Stored data entries
------

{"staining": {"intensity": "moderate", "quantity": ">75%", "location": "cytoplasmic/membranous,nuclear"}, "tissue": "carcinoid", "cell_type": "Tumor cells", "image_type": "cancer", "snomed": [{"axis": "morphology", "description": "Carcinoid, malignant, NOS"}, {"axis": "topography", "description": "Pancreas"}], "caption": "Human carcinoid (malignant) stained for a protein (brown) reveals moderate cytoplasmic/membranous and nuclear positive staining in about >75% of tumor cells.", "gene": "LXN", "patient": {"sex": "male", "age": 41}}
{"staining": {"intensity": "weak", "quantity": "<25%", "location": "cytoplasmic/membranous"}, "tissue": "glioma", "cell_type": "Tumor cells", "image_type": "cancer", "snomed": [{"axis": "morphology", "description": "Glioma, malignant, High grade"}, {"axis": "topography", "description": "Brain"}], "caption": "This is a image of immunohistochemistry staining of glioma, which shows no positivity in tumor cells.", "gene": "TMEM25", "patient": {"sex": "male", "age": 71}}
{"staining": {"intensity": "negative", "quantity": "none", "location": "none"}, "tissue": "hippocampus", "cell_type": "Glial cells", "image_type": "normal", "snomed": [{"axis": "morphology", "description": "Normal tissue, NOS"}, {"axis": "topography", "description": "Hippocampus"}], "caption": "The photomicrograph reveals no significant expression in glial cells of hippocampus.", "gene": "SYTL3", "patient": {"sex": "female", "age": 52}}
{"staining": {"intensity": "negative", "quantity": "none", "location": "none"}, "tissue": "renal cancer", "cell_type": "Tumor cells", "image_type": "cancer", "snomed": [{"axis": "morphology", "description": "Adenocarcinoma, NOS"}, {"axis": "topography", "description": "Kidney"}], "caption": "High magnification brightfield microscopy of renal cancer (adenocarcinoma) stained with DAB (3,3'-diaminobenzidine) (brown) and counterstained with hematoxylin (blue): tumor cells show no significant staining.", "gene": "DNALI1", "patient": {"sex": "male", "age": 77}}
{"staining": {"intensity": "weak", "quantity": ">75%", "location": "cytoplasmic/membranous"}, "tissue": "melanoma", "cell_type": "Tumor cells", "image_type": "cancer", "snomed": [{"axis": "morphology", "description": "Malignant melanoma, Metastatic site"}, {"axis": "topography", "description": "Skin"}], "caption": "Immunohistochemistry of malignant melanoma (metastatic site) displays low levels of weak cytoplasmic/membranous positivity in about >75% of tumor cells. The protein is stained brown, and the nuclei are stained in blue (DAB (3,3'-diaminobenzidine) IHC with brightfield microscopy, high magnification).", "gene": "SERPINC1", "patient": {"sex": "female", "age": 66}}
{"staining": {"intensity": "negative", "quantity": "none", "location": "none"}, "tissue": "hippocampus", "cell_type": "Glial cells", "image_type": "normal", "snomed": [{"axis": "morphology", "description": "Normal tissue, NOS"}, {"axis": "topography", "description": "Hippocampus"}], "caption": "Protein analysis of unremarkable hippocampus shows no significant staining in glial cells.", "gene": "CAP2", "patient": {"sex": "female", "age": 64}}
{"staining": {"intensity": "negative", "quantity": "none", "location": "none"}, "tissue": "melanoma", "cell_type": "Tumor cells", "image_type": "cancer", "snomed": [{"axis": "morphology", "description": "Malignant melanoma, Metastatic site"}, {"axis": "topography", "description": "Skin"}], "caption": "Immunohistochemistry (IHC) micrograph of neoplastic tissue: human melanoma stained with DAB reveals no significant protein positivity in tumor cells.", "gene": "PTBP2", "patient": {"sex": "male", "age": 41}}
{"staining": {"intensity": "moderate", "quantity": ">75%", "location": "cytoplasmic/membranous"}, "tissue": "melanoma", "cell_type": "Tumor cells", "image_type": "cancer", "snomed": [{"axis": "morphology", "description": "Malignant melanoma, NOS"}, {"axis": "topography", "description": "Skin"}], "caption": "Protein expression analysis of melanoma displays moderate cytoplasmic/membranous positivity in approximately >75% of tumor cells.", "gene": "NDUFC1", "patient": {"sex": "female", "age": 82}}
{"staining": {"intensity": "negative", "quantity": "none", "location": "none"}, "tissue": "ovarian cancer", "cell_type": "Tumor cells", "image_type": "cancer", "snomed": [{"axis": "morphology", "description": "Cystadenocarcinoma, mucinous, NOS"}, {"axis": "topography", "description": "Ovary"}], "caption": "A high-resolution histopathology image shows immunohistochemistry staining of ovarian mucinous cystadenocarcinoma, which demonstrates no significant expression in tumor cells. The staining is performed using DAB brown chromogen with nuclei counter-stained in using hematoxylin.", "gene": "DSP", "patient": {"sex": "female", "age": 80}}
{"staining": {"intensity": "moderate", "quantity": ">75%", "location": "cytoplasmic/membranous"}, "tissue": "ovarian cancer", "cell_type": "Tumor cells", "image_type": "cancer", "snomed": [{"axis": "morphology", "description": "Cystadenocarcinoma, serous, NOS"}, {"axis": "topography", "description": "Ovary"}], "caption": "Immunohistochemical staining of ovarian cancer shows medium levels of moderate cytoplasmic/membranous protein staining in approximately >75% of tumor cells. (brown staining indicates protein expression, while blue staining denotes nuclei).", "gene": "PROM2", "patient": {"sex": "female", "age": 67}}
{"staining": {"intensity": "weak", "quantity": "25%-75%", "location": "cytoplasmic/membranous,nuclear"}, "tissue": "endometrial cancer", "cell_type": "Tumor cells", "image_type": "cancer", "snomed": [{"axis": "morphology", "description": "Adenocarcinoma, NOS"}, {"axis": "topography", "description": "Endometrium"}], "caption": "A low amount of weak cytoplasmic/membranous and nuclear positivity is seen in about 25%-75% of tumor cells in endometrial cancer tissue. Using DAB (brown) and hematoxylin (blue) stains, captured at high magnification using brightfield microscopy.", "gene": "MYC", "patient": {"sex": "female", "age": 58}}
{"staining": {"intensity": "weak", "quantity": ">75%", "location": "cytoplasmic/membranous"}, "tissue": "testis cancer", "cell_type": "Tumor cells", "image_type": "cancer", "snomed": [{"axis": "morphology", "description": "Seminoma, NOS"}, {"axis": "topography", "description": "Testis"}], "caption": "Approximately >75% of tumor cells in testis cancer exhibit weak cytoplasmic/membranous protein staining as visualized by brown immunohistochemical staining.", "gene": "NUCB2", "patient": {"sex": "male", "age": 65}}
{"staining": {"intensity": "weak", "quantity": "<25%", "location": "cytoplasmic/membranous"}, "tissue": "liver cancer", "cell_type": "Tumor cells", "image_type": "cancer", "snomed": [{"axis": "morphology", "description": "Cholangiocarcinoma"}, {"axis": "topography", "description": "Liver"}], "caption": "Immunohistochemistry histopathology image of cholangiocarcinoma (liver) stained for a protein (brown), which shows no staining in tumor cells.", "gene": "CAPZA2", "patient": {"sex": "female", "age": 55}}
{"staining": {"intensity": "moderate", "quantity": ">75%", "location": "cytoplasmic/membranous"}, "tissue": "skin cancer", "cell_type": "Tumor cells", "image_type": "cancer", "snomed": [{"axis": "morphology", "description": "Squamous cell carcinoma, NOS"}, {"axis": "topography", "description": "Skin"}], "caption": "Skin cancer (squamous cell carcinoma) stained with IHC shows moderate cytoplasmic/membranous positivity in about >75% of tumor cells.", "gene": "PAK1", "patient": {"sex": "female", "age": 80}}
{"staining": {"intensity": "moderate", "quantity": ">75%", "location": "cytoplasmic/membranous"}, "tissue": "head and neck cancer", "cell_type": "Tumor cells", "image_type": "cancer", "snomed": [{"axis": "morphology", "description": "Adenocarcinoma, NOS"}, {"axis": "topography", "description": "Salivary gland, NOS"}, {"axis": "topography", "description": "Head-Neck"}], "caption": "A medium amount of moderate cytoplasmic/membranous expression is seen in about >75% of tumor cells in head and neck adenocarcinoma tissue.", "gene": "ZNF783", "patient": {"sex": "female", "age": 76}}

------

From the data, pick out every line that includes "glial".

**RESPONSE BOX:**
{"staining": {"intensity": "negative", "quantity": "none", "location": "none"}, "tissue": "hippocampus", "cell_type": "Glial cells", "image_type": "normal", "snomed": [{"axis": "morphology", "description": "Normal tissue, NOS"}, {"axis": "topography", "description": "Hippocampus"}], "caption": "The photomicrograph reveals no significant expression in glial cells of hippocampus.", "gene": "SYTL3", "patient": {"sex": "female", "age": 52}}
{"staining": {"intensity": "negative", "quantity": "none", "location": "none"}, "tissue": "hippocampus", "cell_type": "Glial cells", "image_type": "normal", "snomed": [{"axis": "morphology", "description": "Normal tissue, NOS"}, {"axis": "topography", "description": "Hippocampus"}], "caption": "Protein analysis of unremarkable hippocampus shows no significant staining in glial cells.", "gene": "CAP2", "patient": {"sex": "female", "age": 64}}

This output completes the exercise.